-------- Dataset content

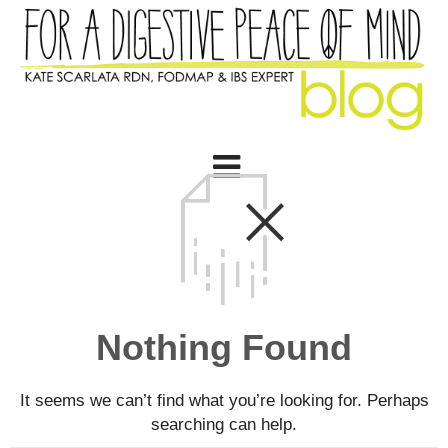
Nothing Found
It seems we can’t find what you’re looking for. Perhaps
searching can help.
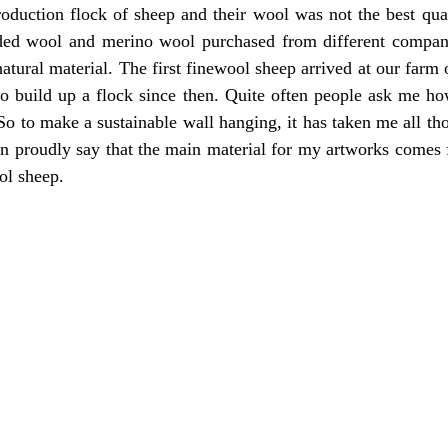
oduction flock of sheep and their wool was not the best qual
rded wool and merino wool purchased from different companie
natural material. The first finewool sheep arrived at our farm 
to build up a flock since then.
Quite often people ask me how 
o to make a sustainable wall hanging, it has taken me all thos
an proudly say that the main material for my artworks comes 
l sheep. 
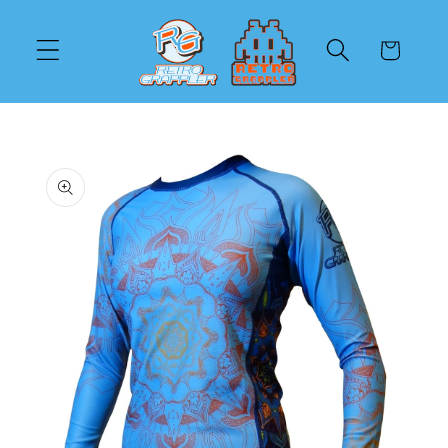
Skip to
content
Cart
Skip to
product
information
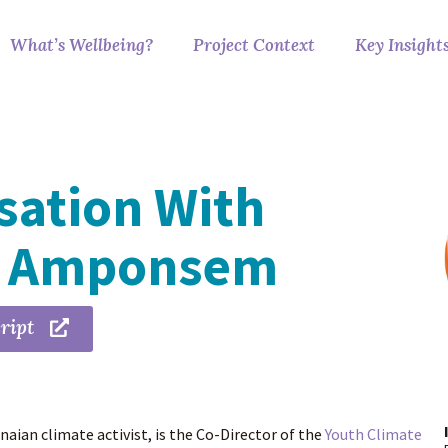
What’s Wellbeing?
Project Context
Key Insight
sation With
a Amponsem
ript
ian climate activist, is the Co-Director of the
Youth Climate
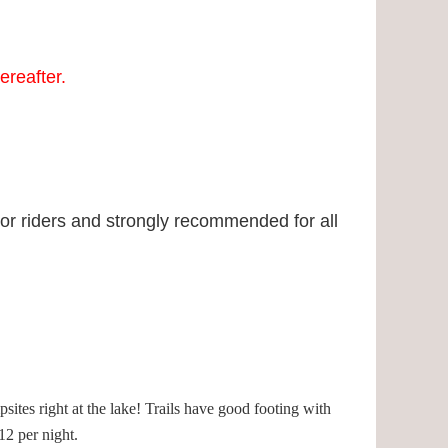
ereafter.
ior riders and strongly recommended for all
psites right at the lake! Trails have good footing with
2 per night.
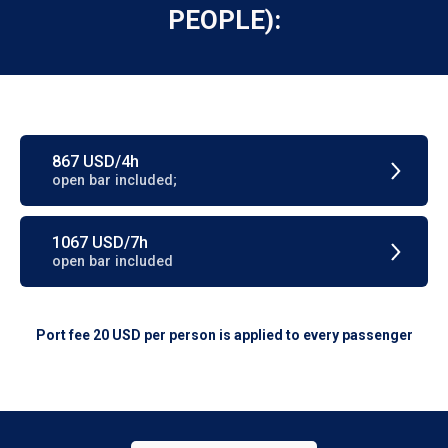
PEOPLE):
867 USD/4h
open bar included;
1067 USD/7h
open bar included
Port fee 20 USD per person is applied to every passenger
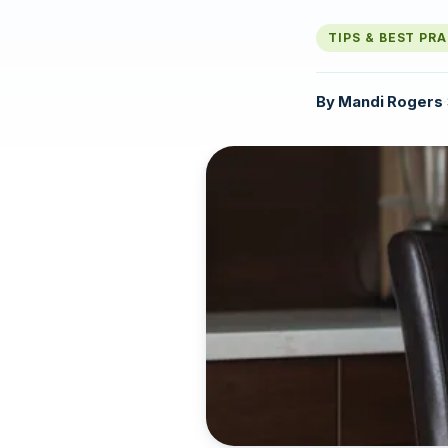
TIPS & BEST PR
By
Mandi Rogers
·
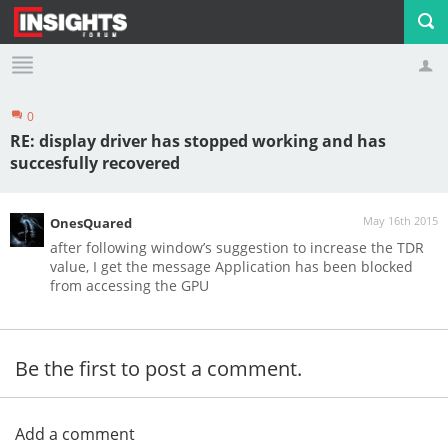
0
Profile
Logout
RE: display driver has stopped working and has
succesfully recovered
May 16th 2015
OnesQuared
after following window’s suggestion to increase the TDR
value, I get the message Application has been blocked
from accessing the GPU
Be the first to post a comment.
Add a comment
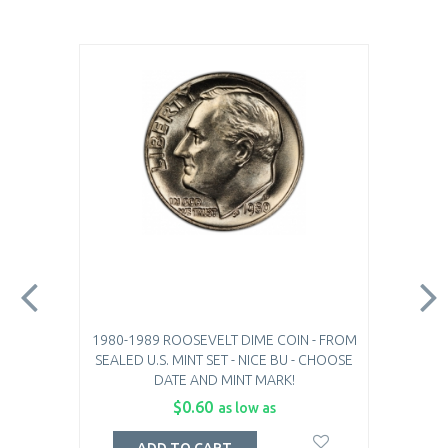
1980-1989 ROOSEVELT DIME COIN - FROM
SEALED U.S. MINT SET - NICE BU - CHOOSE
DATE AND MINT MARK!
$0.60
as low as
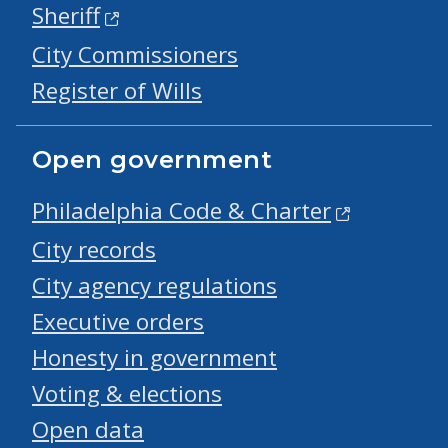
Sheriff
City Commissioners
Register of Wills
Open government
Philadelphia Code & Charter
City records
City agency regulations
Executive orders
Honesty in government
Voting & elections
Open data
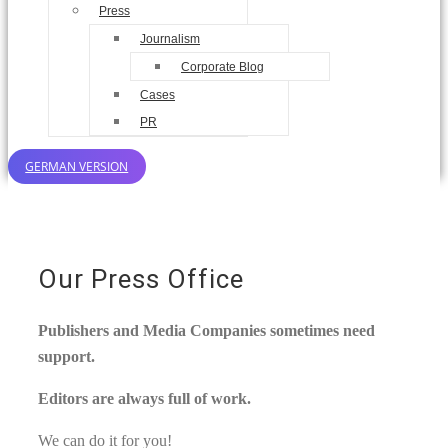
Press
Journalism
Corporate Blog
Cases
PR
GERMAN VERSION
Our Press Office
Publishers and Media Companies sometimes need
support.
Editors are always full of work.
We can do it for you!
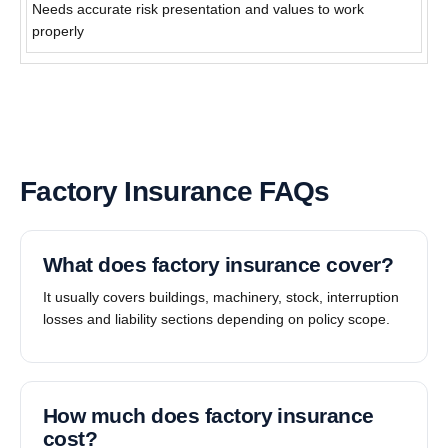
Needs accurate risk presentation and values to work
properly
Factory Insurance FAQs
What does factory insurance cover?
It usually covers buildings, machinery, stock, interruption
losses and liability sections depending on policy scope.
How much does factory insurance
cost?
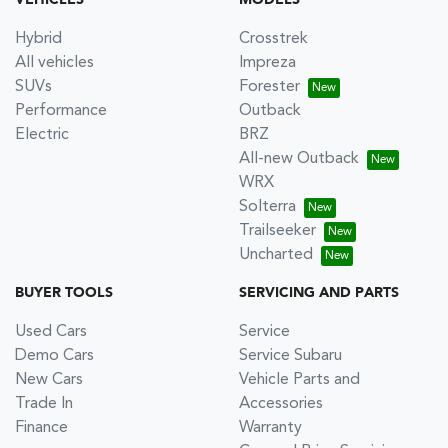
VEHICLES
MODELS
Hybrid
Crosstrek
All vehicles
Impreza
SUVs
Forester
Performance
Outback
Electric
BRZ
All-new Outback
WRX
Solterra
Trailseeker
Uncharted
BUYER TOOLS
SERVICING AND PARTS
Used Cars
Service
Demo Cars
Service Subaru
New Cars
Vehicle Parts and
Trade In
Accessories
Finance
Warranty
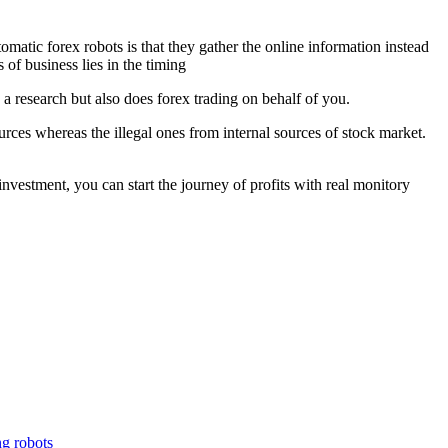
 forex robots is that they gather the online information instead
of business lies in the timing
s a research but also does forex trading on behalf of you.
rces whereas the illegal ones from internal sources of stock market.
stment, you can start the journey of profits with real monitory
ng robots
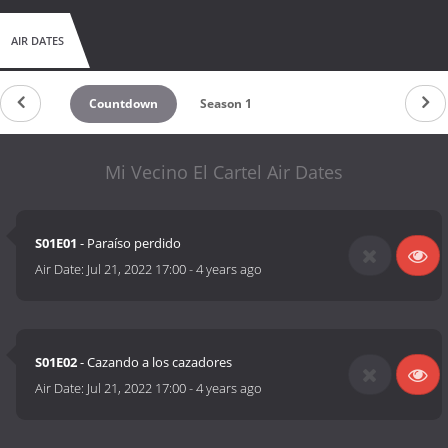
AIR DATES
Countdown
Season 1
Mi Vecino El Cartel Air Dates
S01E01
- Paraíso perdido
Air Date:
Jul 21, 2022 17:00
-
4 years ago
S01E02
- Cazando a los cazadores
Air Date:
Jul 21, 2022 17:00
-
4 years ago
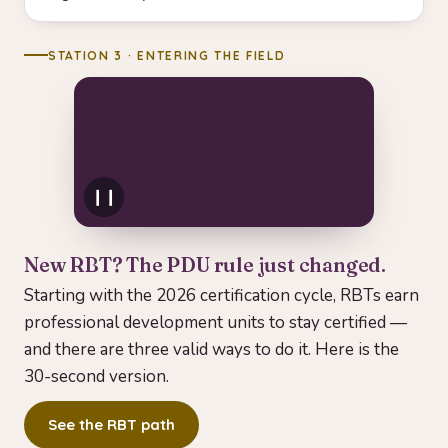
STATION 3 · ENTERING THE FIELD
❙❙
New RBT? The PDU rule just changed.
PDU in 30s
Starting with the 2026 certification cycle, RBTs earn
PDUs can be earned three
professional development units to stay certified —
ways — from a BACB ACE
and there are three valid ways to do it. Here is the
Provider, qualified in-service
30-second version.
PD, or university coursework.
Tap to watch.
See the RBT path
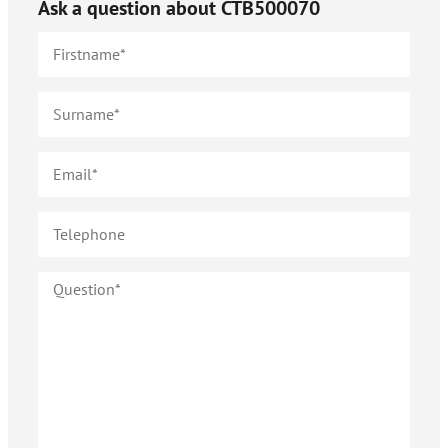
Ask a question about
CTB500070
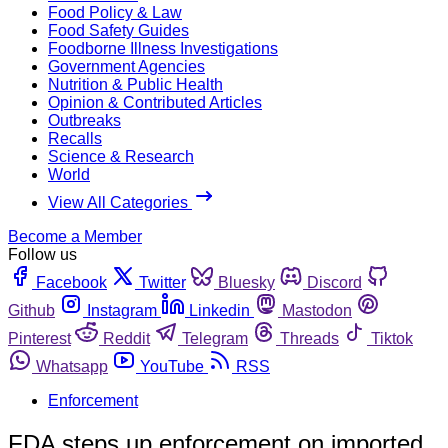
Food Policy & Law
Food Safety Guides
Foodborne Illness Investigations
Government Agencies
Nutrition & Public Health
Opinion & Contributed Articles
Outbreaks
Recalls
Science & Research
World
View All Categories
Become a Member
Follow us
Facebook
Twitter
Bluesky
Discord
Github
Instagram
Linkedin
Mastodon
Pinterest
Reddit
Telegram
Threads
Tiktok
Whatsapp
YouTube
RSS
Enforcement
FDA steps up enforcement on imported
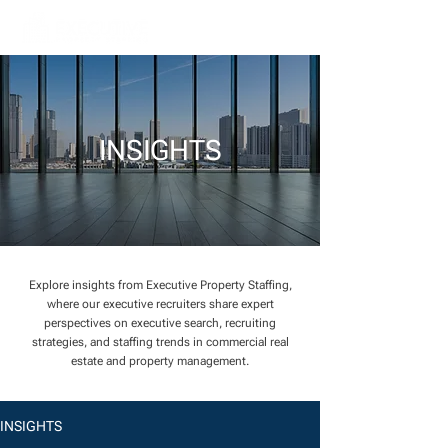
INSIGHTS
Explore insights from Executive Property Staffing,
where our executive recruiters share expert
perspectives on executive search, recruiting
strategies, and staffing trends in commercial real
estate and property management.
INSIGHTS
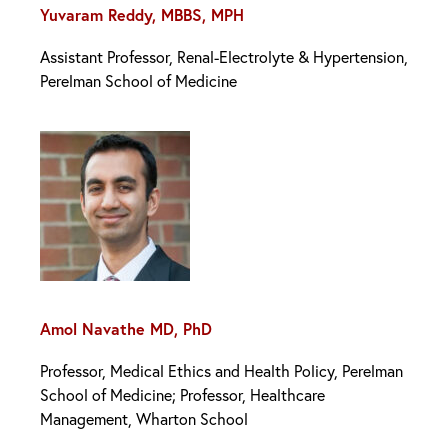
Yuvaram Reddy, MBBS, MPH
Assistant Professor, Renal-Electrolyte & Hypertension,
Perelman School of Medicine
Amol Navathe MD, PhD
Professor, Medical Ethics and Health Policy, Perelman
School of Medicine; Professor, Healthcare
Management, Wharton School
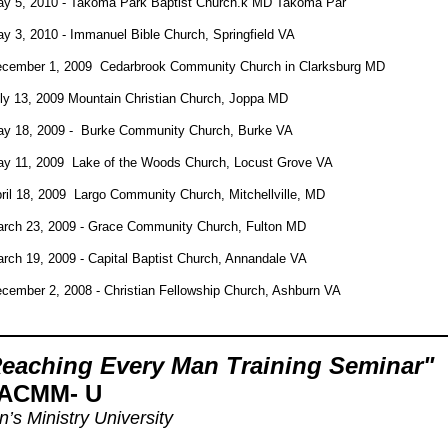
y 5, 2010 - Takoma Park Baptist Church.k MD Takoma Par
y 3, 2010 - Immanuel Bible Church, Springfield VA
cember 1, 2009 Cedarbrook Community Church in Clarksburg MD
ly 13, 2009 Mountain Christian Church, Joppa MD
y 18, 2009 - Burke Community Church, Burke VA
y 11, 2009 Lake of the Woods Church, Locust Grove VA
ril 18, 2009 Largo Community Church, Mitchellville, MD
rch 23, 2009 - Grace Community Church, Fulton MD
rch 19, 2009 - Capital Baptist Church, Annandale VA
cember 2, 2008 - Christian Fellowship Church, Ashburn VA
eaching Every Man Training Seminar"
ACMM- U
’s Ministry University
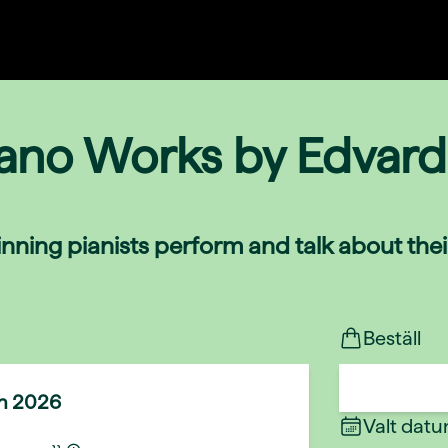
iano Works by Edvard
nning pianists perform and talk about the
Beställ
un 2026
Valt dat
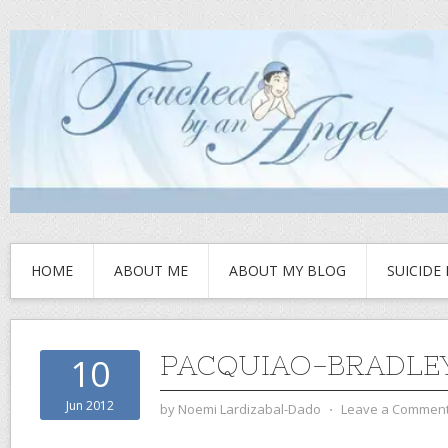
HOME
ABOUT ME
ABOUT MY BLOG
SUICIDE
PACQUIAO-BRADLEY
10
Jun 2012
by
Noemi Lardizabal-Dado
⋅
Leave a Commen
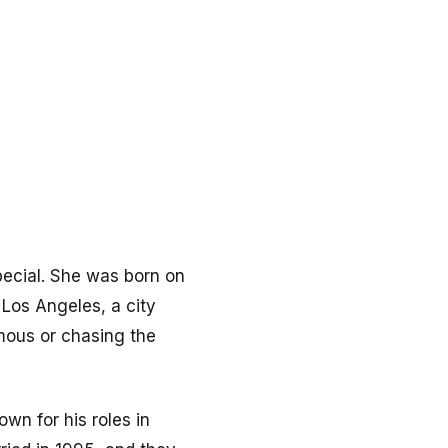
ecial. She was born on
Los Angeles, a city
mous or chasing the
own for his roles in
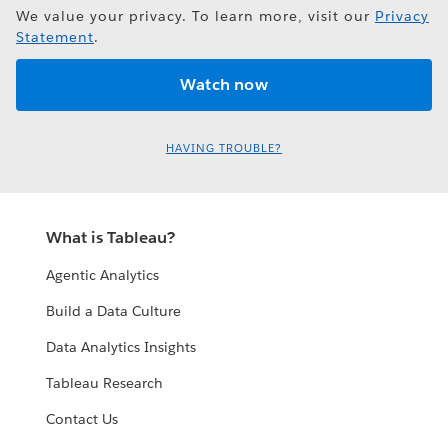
We value your privacy. To learn more, visit our
Privacy
Statement
.
HAVING TROUBLE?
What is Tableau?
Agentic Analytics
Build a Data Culture
Data Analytics Insights
Tableau Research
Contact Us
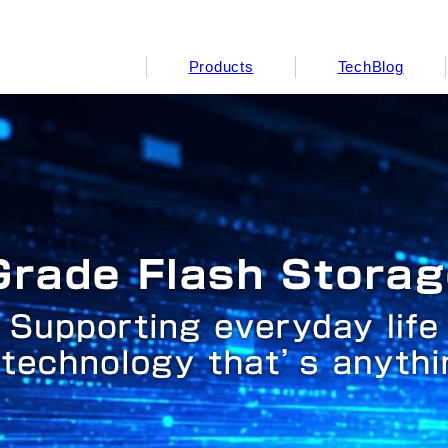
Products
TechBlog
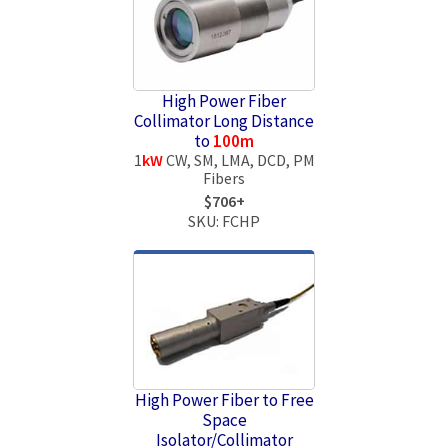
High Power Fiber
Collimator Long Distance
to
100m
1
kW
CW, SM, LMA, DCD, PM
Fibers
$706+
SKU: FCHP
High Power Fiber to Free
Space
Isolator/Collimator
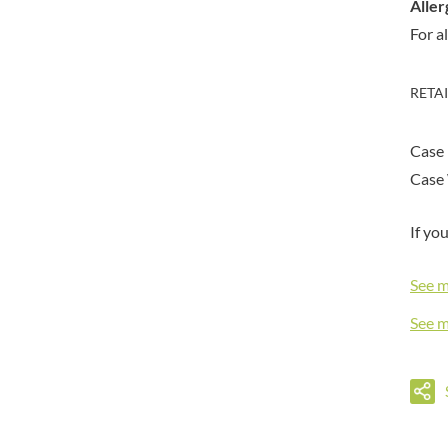
DORSET TEA
Aller
BARENAKED FOODS
DOVES FARM
For a
BARLEYCUP
DR. KARG'S
BARNEY JACK'S
DR. OETKER
BARON POUGET DE ST
RETA
VICTOR'S
DRINK ME CHAI
BART
DRIVERS
Case 
BARTOLINI
DULCESOL
Case 
BAULI
DUNN'S RIVER
BAUR
DURKEE
If yo
BAXTERS
DUSKIN
BEAR
EAT NATURAL
See 
BEECH'S
EAT REAL
See 
BELFINE
EAZY POP
BELVOIR
EDLER'S
BENDICKS
EL AVION
BILLINGTON'S
EL SABOR
BIO SABOR
ELEPHANT ATTA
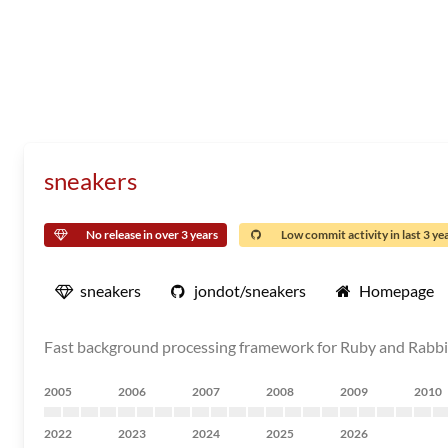
sneakers
No release in over 3 years
Low commit activity in last 3 ye
sneakers
jondot/sneakers
Homepage
Fast background processing framework for Ruby and Rab
2005
2006
2007
2008
2009
2010
2022
2023
2024
2025
2026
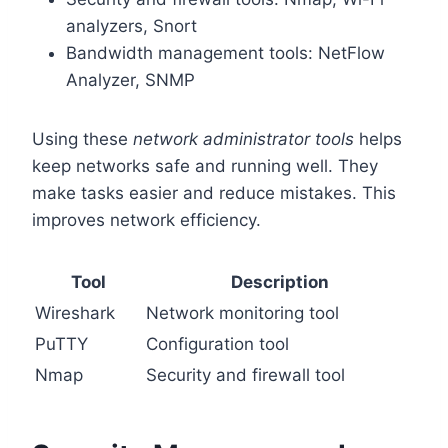
analyzers, Snort
Bandwidth management tools: NetFlow
Analyzer, SNMP
Using these
network administrator tools
helps
keep networks safe and running well. They
make tasks easier and reduce mistakes. This
improves network efficiency.
Tool
Description
Wireshark
Network monitoring tool
PuTTY
Configuration tool
Nmap
Security and firewall tool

----------------

## Task description
Where an entry holds an image, drop the image and copy the remaining text exactly.

## Solution to the exercise
Nothing Found
It seems we can’t find what you’re looking for. Perhaps
searching can help.
oduction flock of sheep and their wool was not the best qual
rded wool and merino wool purchased from different companie
natural material. The first finewool sheep arrived at our farm 
to build up a flock since then.
Quite often people ask me how 
o to make a sustainable wall hanging, it has taken me all thos
an proudly say that the main material for my artworks comes 
l sheep. 
Skip to
content
Cart
Skip to
product
information
What’s Wellbeing?
Project Context
Key Insight
sation With
a Amponsem
ript
ian climate activist, is the Co-Director of the
Youth Climate
ereafter.
ior riders and strongly recommended for all
psites right at the lake! Trails have good footing with
2 per night.
PEOPLE):
867 USD/4h
open bar included;
1067 USD/7h
open bar included
Port fee 20 USD per person is applied to every passenger
TIPS & BEST PR
By
Mandi Rogers
·
0
Profile
Logout
RE: display driver has stopped working and has
succesfully recovered
May 16th 2015
OnesQuared
after following window’s suggestion to increase the TDR
value, I get the message Application has been blocked
from accessing the GPU
Be the first to post a comment.
Add a comment
1980-1989 ROOSEVELT DIME COIN - FROM
SEALED U.S. MINT SET - NICE BU - CHOOSE
DATE AND MINT MARK!
$0.60
as low as
Sheriff
City Commissioners
Register of Wills
Open government
Philadelphia Code & Charter
City records
City agency regulations
Executive orders
Honesty in government
Voting & elections
Open data
Press
Journalism
Corporate Blog
Cases
PR
GERMAN VERSION
Our Press Office
Publishers and Media Companies sometimes need
support.
Editors are always full of work.
We can do it for you!
Needs accurate risk presentation and values to work
properly
Factory Insurance FAQs
What does factory insurance cover?
It usually covers buildings, machinery, stock, interruption
losses and liability sections depending on policy scope.
How much does factory insurance
cost?
VEHICLES
MODELS
Hybrid
Crosstrek
All vehicles
Impreza
SUVs
Forester
Performance
Outback
Electric
BRZ
All-new Outback
WRX
Solterra
Trailseeker
Uncharted
BUYER TOOLS
SERVICING AND PARTS
Used Cars
Service
Demo Cars
Service Subaru
New Cars
Vehicle Parts and
Trade In
Accessories
Finance
Warranty
 forex robots is that they gather the online information instead
of business lies in the timing
s a research but also does forex trading on behalf of you.
rces whereas the illegal ones from internal sources of stock market.
stment, you can start the journey of profits with real monitory
ng robots
AIR DATES
Countdown
Season 1
Mi Vecino El Cartel Air Dates
S01E01
- Paraíso perdido
Air Date:
Jul 21, 2022 17:00
-
4 years ago
S01E02
- Cazando a los cazadores
Air Date:
Jul 21, 2022 17:00
-
4 years ago
STATION 3 · ENTERING THE FIELD
❙❙
New RBT? The PDU rule just changed.
PDU in 30s
Starting with the 2026 certification cycle, RBTs earn
PDUs can be earned three
professional development units to stay certified —
ways — from a BACB ACE
and there are three valid ways to do it. Here is the
Provider, qualified in-service
30-second version.
PD, or university coursework.
Tap to watch.
See the RBT path
Ask a question about
CTB500070
Food Policy & Law
Food Safety Guides
Foodborne Illness Investigations
Government Agencies
Nutrition & Public Health
Opinion & Contributed Articles
Outbreaks
Recalls
Science & Research
World
View All Categories
Become a Member
Follow us
Facebook
Twitter
Bluesky
Discord
Github
Instagram
Linkedin
Mastodon
Pinterest
Reddit
Telegram
Threads
Tiktok
Whatsapp
YouTube
RSS
Enforcement
FDA steps up enforcement on imported
INSIGHTS
Explore insights from Executive Property Staffing,
where our executive recruiters share expert
perspectives on executive search, recruiting
strategies, and staffing trends in commercial real
estate and property management.
INSIGHTS
Yuvaram Reddy, MBBS, MPH
Assistant Professor, Renal-Electrolyte & Hypertension,
Perelman School of Medicine
Amol Navathe MD, PhD
Professor, Medical Ethics and Health Policy, Perelman
School of Medicine; Professor, Healthcare
Management, Wharton School
y 5, 2010 - Takoma Park Baptist Church.k MD Takoma Par
y 3, 2010 - Immanuel Bible Church, Springfield VA
cember 1, 2009 Cedarbrook Community Church in Clarksburg MD
ly 13, 2009 Mountain Christian Church, Joppa MD
y 18, 2009 - Burke Community Church, Burke VA
y 11, 2009 Lake of the Woods Church, Locust Grove VA
ril 18, 2009 Largo Community Church, Mitchellville, MD
rch 23, 2009 - Grace Community Church, Fulton MD
rch 19, 2009 - Capital Baptist Church, Annandale VA
cember 2, 2008 - Christian Fellowship Church, Ashburn VA
eaching Every Man Training Seminar"
ACMM- U
’s Ministry University
iano Works by Edvard
nning pianists perform and talk about the
Beställ
un 2026
Valt dat
HOME
ABOUT ME
ABOUT MY BLOG
SUICIDE
PACQUIAO-BRADLEY
10
Jun 2012
by
Noemi Lardizabal-Dado
⋅
Leave a Commen
ecial. She was born on
Los Angeles, a city
mous or chasing the
own for his roles in
We value your privacy. To learn more, visit our
Privacy
Statement
.
HAVING TROUBLE?
What is Tableau?
Agentic Analytics
Build a Data Culture
Data Analytics Insights
Tableau Research
Contact Us
Products
TechBlog
High Power Fiber
Collimator Long Distance
to
100m
1
kW
CW, SM, LMA, DCD, PM
Fibers
$706+
SKU: FCHP
High Power Fiber to Free
Space
Isolator/Collimator
DORSET TEA
Aller
BARENAKED FOODS
DOVES FARM
For a
BARLEYCUP
DR. KARG'S
BARNEY JACK'S
DR. OETKER
BARON POUGET DE ST
RETA
VICTOR'S
DRINK ME CHAI
BART
DRIVERS
Case 
BARTOLINI
DULCESOL
Case 
BAULI
DUNN'S RIVER
BAUR
DURKEE
If yo
BAXTERS
DUSKIN
BEAR
EAT NATURAL
See 
BEECH'S
EAT REAL
See 
BELFINE
EAZY POP
BELVOIR
EDLER'S
BENDICKS
EL AVION
BILLINGTON'S
EL SABOR
BIO SABOR
ELEPHANT ATTA
sneakers
No release in over 3 years
Low commit activity in last 3 ye
sneakers
jondot/sneakers
Homepage
Fast background processing framework for Ruby and Rab
2005
2006
2007
2008
2009
2010
2022
2023
2024
2025
2026
analyzers, Snort
Bandwidth management tools: NetFlow
Analyzer, SNMP
Using these
network administrator tools
helps
keep networks safe and running well. They
make tasks easier and reduce mistakes. This
improves network efficiency.
Tool
Description
Wireshark
Network monitoring tool
PuTTY
Configuration tool
Nmap
Security and firewall tool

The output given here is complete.